(OSV News) ─ Archbishop Ladislav Nemet of Belgrade,
Serbia, told OSV News that "no child should be a victim of violence,"
following a school shooting in that city that left eight children and one
security guard dead, with six students and a teacher injured.
On May 3, a 13-year-old male student at the Vladislav Ribnikar Elementary School opened fire on his classmates, armed with two guns owned by his father, as well as two pistols and four Molotov cocktails that were later found in his bag.
The shooter, Kosta Kecmanovic, called police after the attack, telling them what he had done and saying "he is a psychopath who needs to calm down," senior police official Veselin Milic told media the day of the shooting, adding that Kecmanovic said he "was caught by fear and panic and funny breathing" following the killings.

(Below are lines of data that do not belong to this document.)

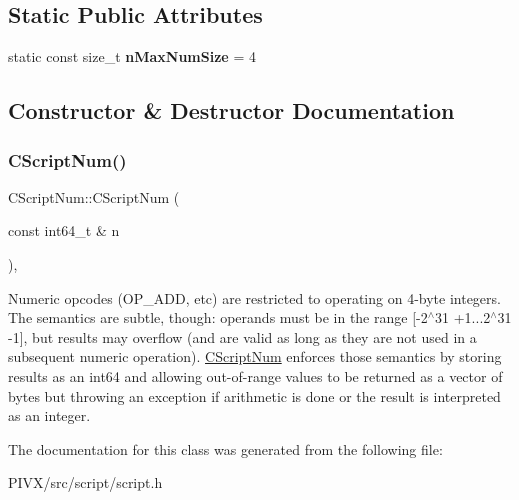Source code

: \subsection*{Static Public Attributes}
\begin{DoxyCompactItemize}
\item 
\mbox{\label{class_c_script_num_a50a64fe3041a47f7d87d64d4533b5431}} 
static const size\+\_\+t {\bfseries n\+Max\+Num\+Size} = 4
\end{DoxyCompactItemize}


\subsection{Constructor \& Destructor Documentation}
\mbox{\label{class_c_script_num_abd546b6e7786ba70aeeb81e218d055bc}} 
\subsubsection{\texorpdfstring{C\+Script\+Num()}{CScriptNum()}}
{\footnotesize\ttfamily C\+Script\+Num\+::\+C\+Script\+Num (\begin{DoxyParamCaption}\item[{const int64\+\_\+t \&}]{n }\end{DoxyParamCaption})\hspace{0.3cm}{\ttfamily [inline]}, {\ttfamily [explicit]}}

Numeric opcodes (O\+P\+\_\+A\+DD, etc) are restricted to operating on 4-\/byte integers. The semantics are subtle, though\+: operands must be in the range \mbox{[}-\/2$^\wedge$31 +1...2$^\wedge$31 -\/1\mbox{]}, but results may overflow (and are valid as long as they are not used in a subsequent numeric operation). \mbox{\hyperlink{class_c_script_num}{C\+Script\+Num}} enforces those semantics by storing results as an int64 and allowing out-\/of-\/range values to be returned as a vector of bytes but throwing an exception if arithmetic is done or the result is interpreted as an integer. 

The documentation for this class was generated from the following file\+:\begin{DoxyCompactItemize}
\item 
P\+I\+V\+X/src/script/script.\+h\end{DoxyCompactItemize}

Authorities also discovered sketches of classrooms and a list of intended targets Kecmanovic had created prior to the attack.
All but one of the dead were girls, one of whom held French citizenship, French Foreign Ministry spokeswoman Anne-Claire Legendre told media, without providing details.
Kecmanovic, who is too young to be criminally charged under Serbia's legal code, will be placed in a psychiatric institution, Serbian President Aleksandar Vucic told media. He described the day as "one of the toughest … in Serbia's modern history."
The teen's father has been arrested, along with Kecmanovic's mother.
Serbia will observe a three-day period of mourning beginning May 5, authorities said.
No motive has been provided for the attack, which has stunned a nation with high levels of gun ownership -- 39 per 100 persons, according to the Geneva-based Small Arms Survey research firm -- but few mass shootings. The last such attacks occurred in two separate villages in 2013 and 2007.
Thousands gathered outside the elementary school to leave flowers, candles, teddy bears and other tokens in honor of the victims. The majority of mourners were reported to be students from other Belgrade schools.
Children and teens should experience school as "a safe and stimulating place for learning and development," said Archbishop Nemet in a May 4 email to OSV News.
The tragedy "calls us all to the importance of radical measures in the prevention of violence in schools and among children," he said.
Masses throughout the archdiocese were offered for the victims, the archbishop added.
"May the Lord grant peace to the innocent souls, murdered students and security workers in the hope of a blessed resurrection, and to all families, relatives and friends, strength and comfort in these difficult times," he said.